EXCERPT PROVIDED.
# # # # #
Sweden’s new Cybersecurity Act extends cybersecurity obligations to organizations across 18 sectors, including digital infrastructure, digital services, and public administration. Covered entities may need to register with the Swedish Civil Defence and Resilience Agency, introduce risk-management measures, train senior leadership, and report significant incidents within 24 hours.
Penalties may reach the higher of €10 million or 2% of global annual turnover. Businesses operating in Sweden should assess whether they fall within scope and review their incident-reporting, governance, and cybersecurity processes.

One year after the European Accessibility Act’s June 28, 2025 enforcement deadline, investigations, penalties, and litigation are increasing across the EU. In France, a court ordered Carrefour to improve the accessibility of its website and app within six months, backed by a daily penalty. The court found that 71% conformity with national accessibility standards was insufficient.
Enforcement differs by country. Austrian regulators may impose fines of approximately $92,000 per violation, while some EU countries can restrict inaccessible websites, apps, or services from the market. Businesses serving EU customers should review their accessibility statements, testing processes, and remediation plans.
# # # # #
According to the excerpt on Swedish and EU compliance rules, within how many hours must covered entities report significant incidents under Sweden's new Cybersecurity Act?

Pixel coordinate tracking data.
# # # # #
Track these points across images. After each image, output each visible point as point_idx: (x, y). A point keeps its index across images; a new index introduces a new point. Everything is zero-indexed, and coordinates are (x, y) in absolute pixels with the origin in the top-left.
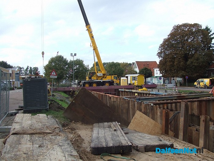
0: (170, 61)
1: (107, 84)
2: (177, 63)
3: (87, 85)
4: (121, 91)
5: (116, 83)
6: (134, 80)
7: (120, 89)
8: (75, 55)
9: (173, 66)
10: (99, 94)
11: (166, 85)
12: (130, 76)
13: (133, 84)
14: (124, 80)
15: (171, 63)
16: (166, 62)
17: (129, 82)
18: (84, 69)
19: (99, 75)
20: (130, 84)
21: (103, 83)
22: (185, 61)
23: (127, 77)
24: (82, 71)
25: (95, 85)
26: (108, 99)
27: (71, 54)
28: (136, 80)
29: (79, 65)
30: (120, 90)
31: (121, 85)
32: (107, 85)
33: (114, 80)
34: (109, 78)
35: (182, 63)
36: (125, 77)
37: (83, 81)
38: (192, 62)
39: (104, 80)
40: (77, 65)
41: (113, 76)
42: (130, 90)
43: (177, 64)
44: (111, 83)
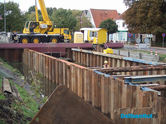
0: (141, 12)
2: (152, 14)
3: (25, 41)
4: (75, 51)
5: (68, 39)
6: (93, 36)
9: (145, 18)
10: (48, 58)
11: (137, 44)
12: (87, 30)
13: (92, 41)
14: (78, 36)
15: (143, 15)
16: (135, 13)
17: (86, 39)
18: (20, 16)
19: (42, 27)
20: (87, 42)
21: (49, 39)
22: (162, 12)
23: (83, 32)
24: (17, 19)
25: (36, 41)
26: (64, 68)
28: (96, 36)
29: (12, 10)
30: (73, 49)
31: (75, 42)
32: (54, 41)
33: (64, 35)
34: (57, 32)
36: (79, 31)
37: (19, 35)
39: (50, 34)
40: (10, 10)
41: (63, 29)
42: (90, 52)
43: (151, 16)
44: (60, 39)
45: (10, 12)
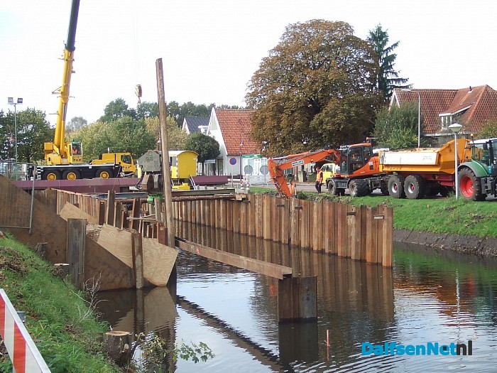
# # # # #
ANSWER TO THE EXERCISE. Within 24 hours.